Tangonacht — eine umjubelte Premiere im Stadttheater

Drei Länder „bereist“ Choreograph Robert North mit seinem neuen Ballettabend. André Parfenovs Musik ist ein Geschenk.

Tangonacht — eine umjubelte Premiere im Stadttheater
Foto: Matthias Stutte

Krefeld. Von Schottland über ein russisches Dorf in die Tangostadt Buenos Aires führt die Reise, die Choreograph Robert North mit seinem Ballettabend „Tangonacht plus . . .“ unternimmt. Zunächst beschwingt, dann gefühlvoll und poetisch, am Ende etwas zu dramatisch — die Stationen bedienen ganz unterschiedliche Gefühlslagen. Abwechslungsreich ist diese Aufführung also in jedem Fall, sie feierte jetzt im Stadttheater ihre umjubelte Premiere.

Bei den „Schottischen Tänzen“ taucht das schottische Karo immer wieder in den sportiven Kostümen auf. Die Musik kommt vom Band, folkloristische, tanzbare Stücke überwiegen. Im Tanz sind am auffälligsten schnelle Schrittkombinationen, die dem schottischen Volkstanz entlehnt scheinen. Als Eröffnungsstück, das ohne große Hürden in den Abend zieht, ist die lebenslustige Choreographie gut geeignet.
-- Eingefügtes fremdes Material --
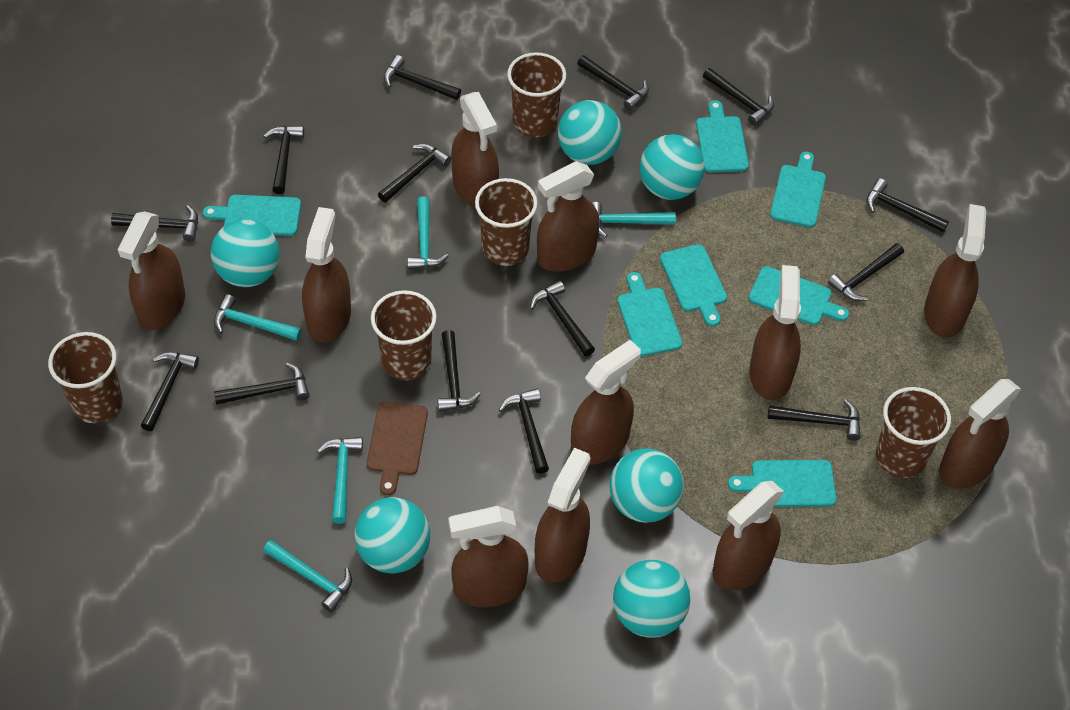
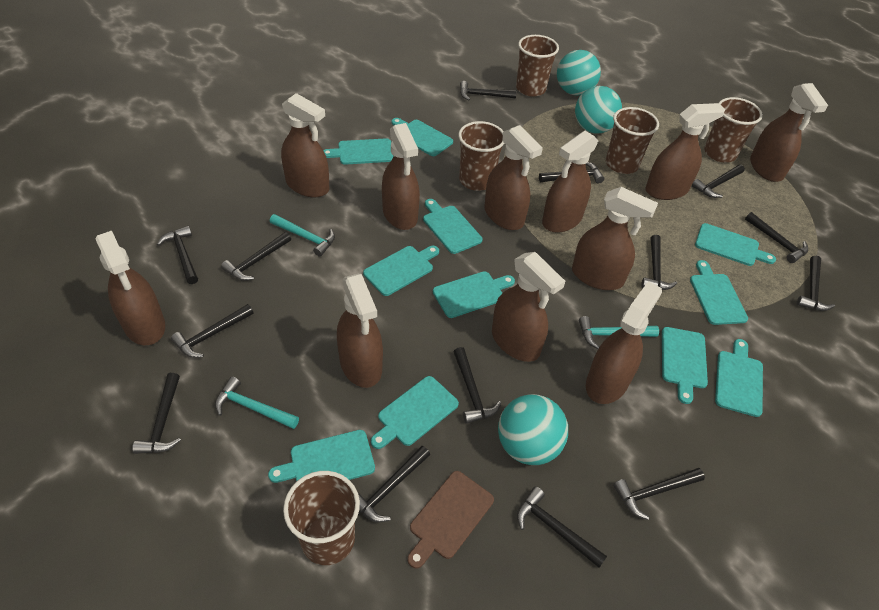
turquoise ball: [211,219,279,287] [354,497,430,573] [558,100,622,165] [610,448,683,523] [613,560,690,638] [640,134,705,200] = 6 -> [498,394,568,465] [557,50,601,96] [575,86,622,134] = 3
turquoise cutting board: [203,195,301,236] [617,272,682,356] [660,244,727,326] [696,100,749,173] [728,460,836,507] [749,266,849,325] [770,152,826,227] = 7 -> [268,430,375,483] [323,138,393,165] [363,246,439,296] [371,376,459,449] [392,118,453,156] [423,199,483,254] [433,271,515,318] [662,327,708,404] [690,260,748,325] [695,223,776,266] [715,339,763,417] = 11
turquoise hammer: [214,294,302,341] [263,540,352,612] [317,437,363,524] [407,196,449,270] [592,202,676,238] = 5 -> [215,377,299,429] [270,214,335,256] [579,316,659,349] = 3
Als Mittelstück erlebt man mit der „Chagall-Fantasie“ eine Uraufführung, für die Hauspianist André Parfenov die Musik für ein Trio mit Klavier, Violine und Klarinette komponiert hat. Auf einer kleinen Bühne im Hintergrund führen Parfenov, Klarinettist Jens Singer und Geigerin Juliana Münch das mehrsätzige Stück live auf. Zwar beginnt die Musik mit einer Solokadenz der Geige, später aber dominiert vielleicht zu sehr die Klarinette mit ihren Melodien die gemäßigt moderne Musik, in der ein wenig Klezmer nachklingt.

Die Szene ist dörflich, markiert von Skizzen des großen Malers Chagall, die wie mit Kreide auf Tafeln gemalt scheinen. Die historisierenden Kostüme unterteilen die Akteure in Dörfler, Städter und Soldaten.

Lebensfreude wird in schwungvollen Ensembles dargestellt, mit den Soldaten wird eine Vertreibungsszene gestaltet. Alessandro Borghesani gibt den Maler, der auch einmal ein Häuschen auf dem Rücken trägt, was auf das Exilantenschicksal Chagalls verweist. Ein Pas de deux mit Borghesani und Karine Andrei-Sutter ist der emotionale Höhepunkt des ganzen Abends. Auch wenn im abschließenden Tango-Teil die Gefühle hochkochen, die Innigkeit, mit der Sutter und Borghesani hier agieren, bleibt unerreicht.

Der Bandoneonist Astor Piazzolla wollte den Tango aus der Welt des Amüsements in die Konzertsäle bringen. Für „Stunde Null“, den Tango-Teil des Abends, hat North also eigentlich die falsche Musik ausgesucht, denn die dramatische Eifersuchtsgeschichte einer Frau zwischen zwei Brüdern mit tödlicher Messerstecherei am Ende entspricht jenem Tangoklischee, dem Piazzolla entkommen wollte.

Natürlich funktioniert die Choreographie trotzdem, die größte Aufmerksamkeit erhält aber nicht das unglückliche Liebestrio, sondern Paolo Franco, der wie ein mephistophelischer Kobold über die Bühne pirscht.

Tänzerisch bleibt der Abend konventionell, herausragende Soli sind nicht zu vermelden. Die Auswahl der Länder scheint beliebig, auch wenn der Spannungsbogen über die drei Stationen nicht reißt. Das Glück, von Parfenov abermals eine Originalmusik für ein Ballett geschenkt zu bekommen, wertet den Abend auf.